■ **Exercise prompt**: Among the lines of the records, find all that carry the word "camera" and copy them.

■ **Given records**:
BEGIN
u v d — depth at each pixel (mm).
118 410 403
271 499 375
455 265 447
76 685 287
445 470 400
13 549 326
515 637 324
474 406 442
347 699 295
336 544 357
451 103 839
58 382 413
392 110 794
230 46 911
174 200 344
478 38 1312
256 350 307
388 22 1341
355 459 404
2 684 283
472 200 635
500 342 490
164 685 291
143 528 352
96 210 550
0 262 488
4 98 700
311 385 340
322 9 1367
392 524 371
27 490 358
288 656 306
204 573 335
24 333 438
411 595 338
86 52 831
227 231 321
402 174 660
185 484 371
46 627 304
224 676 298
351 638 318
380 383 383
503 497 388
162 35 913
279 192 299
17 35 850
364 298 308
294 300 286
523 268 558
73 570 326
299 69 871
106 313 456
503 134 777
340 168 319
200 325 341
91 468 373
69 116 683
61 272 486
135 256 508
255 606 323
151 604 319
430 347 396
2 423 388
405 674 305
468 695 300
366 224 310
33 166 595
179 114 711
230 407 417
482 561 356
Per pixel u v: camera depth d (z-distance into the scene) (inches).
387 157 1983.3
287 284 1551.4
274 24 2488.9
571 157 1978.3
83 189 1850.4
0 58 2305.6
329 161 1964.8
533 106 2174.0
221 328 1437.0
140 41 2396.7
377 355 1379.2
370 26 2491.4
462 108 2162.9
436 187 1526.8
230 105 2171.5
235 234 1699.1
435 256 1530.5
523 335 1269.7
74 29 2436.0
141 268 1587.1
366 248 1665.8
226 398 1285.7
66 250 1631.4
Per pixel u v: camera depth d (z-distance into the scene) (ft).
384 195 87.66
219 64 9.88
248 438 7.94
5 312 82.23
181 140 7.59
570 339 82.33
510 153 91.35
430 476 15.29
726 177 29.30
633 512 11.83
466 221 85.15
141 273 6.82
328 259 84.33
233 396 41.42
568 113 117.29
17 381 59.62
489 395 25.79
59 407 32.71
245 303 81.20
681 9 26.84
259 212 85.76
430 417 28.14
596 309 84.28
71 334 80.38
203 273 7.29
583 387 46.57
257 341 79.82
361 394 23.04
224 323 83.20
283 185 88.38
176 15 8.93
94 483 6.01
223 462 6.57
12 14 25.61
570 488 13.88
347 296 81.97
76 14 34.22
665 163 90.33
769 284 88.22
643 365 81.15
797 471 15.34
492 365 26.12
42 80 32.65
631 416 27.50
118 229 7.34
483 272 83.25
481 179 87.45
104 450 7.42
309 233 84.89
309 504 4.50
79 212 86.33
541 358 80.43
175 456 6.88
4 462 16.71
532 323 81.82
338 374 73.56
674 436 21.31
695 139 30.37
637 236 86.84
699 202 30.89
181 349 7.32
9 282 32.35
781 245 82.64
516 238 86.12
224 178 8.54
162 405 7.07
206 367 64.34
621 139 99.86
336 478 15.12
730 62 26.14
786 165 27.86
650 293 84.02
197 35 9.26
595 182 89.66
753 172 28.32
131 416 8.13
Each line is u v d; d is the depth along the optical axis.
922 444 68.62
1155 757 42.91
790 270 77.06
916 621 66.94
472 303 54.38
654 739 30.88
END
BEGIN
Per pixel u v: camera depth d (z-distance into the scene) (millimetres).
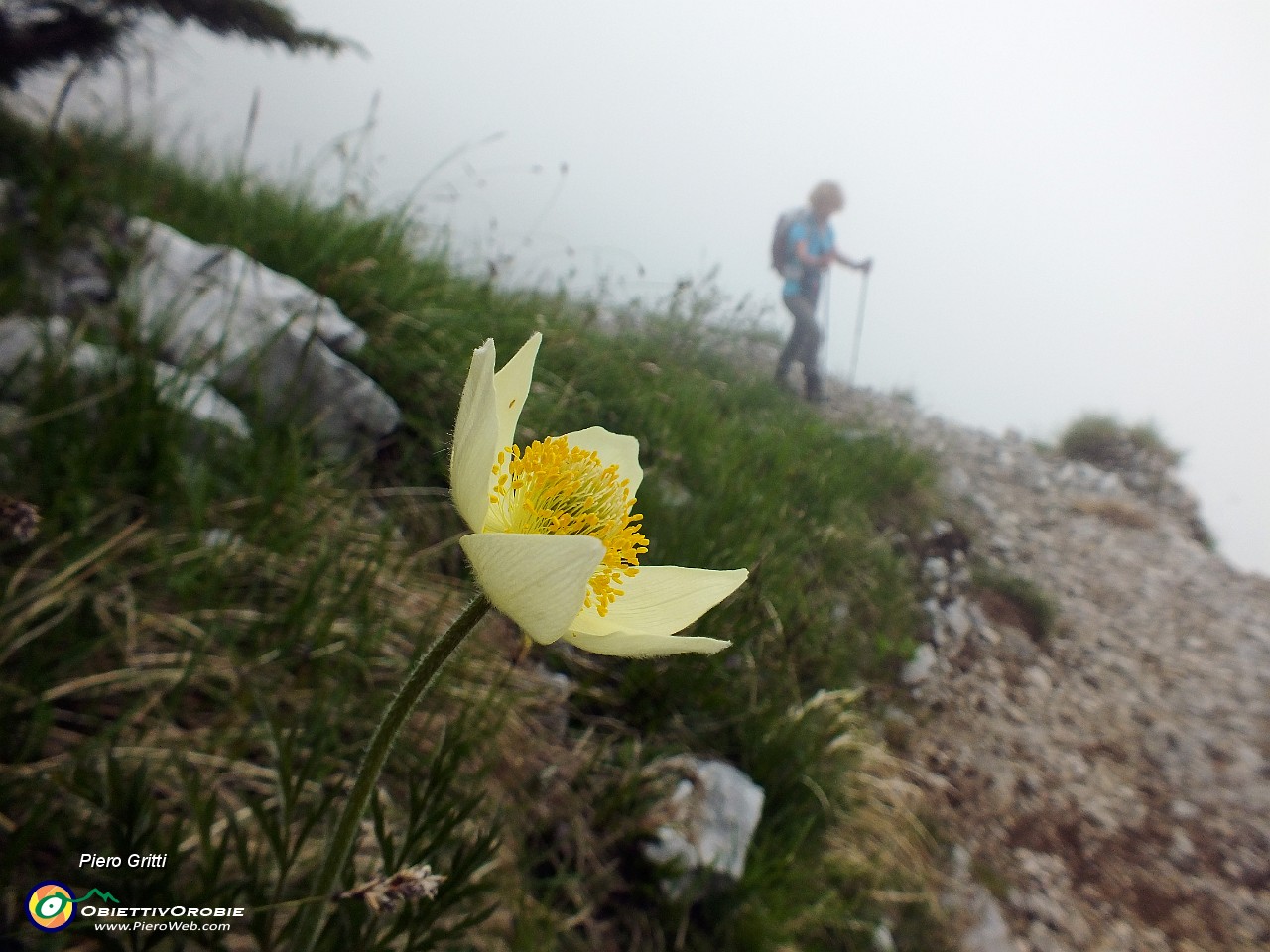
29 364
END
■ **Answer section**:
Per pixel u v: camera depth d (z-distance into the scene) (inches).
Per pixel u v: camera depth d (z-distance into the scene) (ft).
Per pixel u v: camera depth d (z-distance into the scene) (millimetres).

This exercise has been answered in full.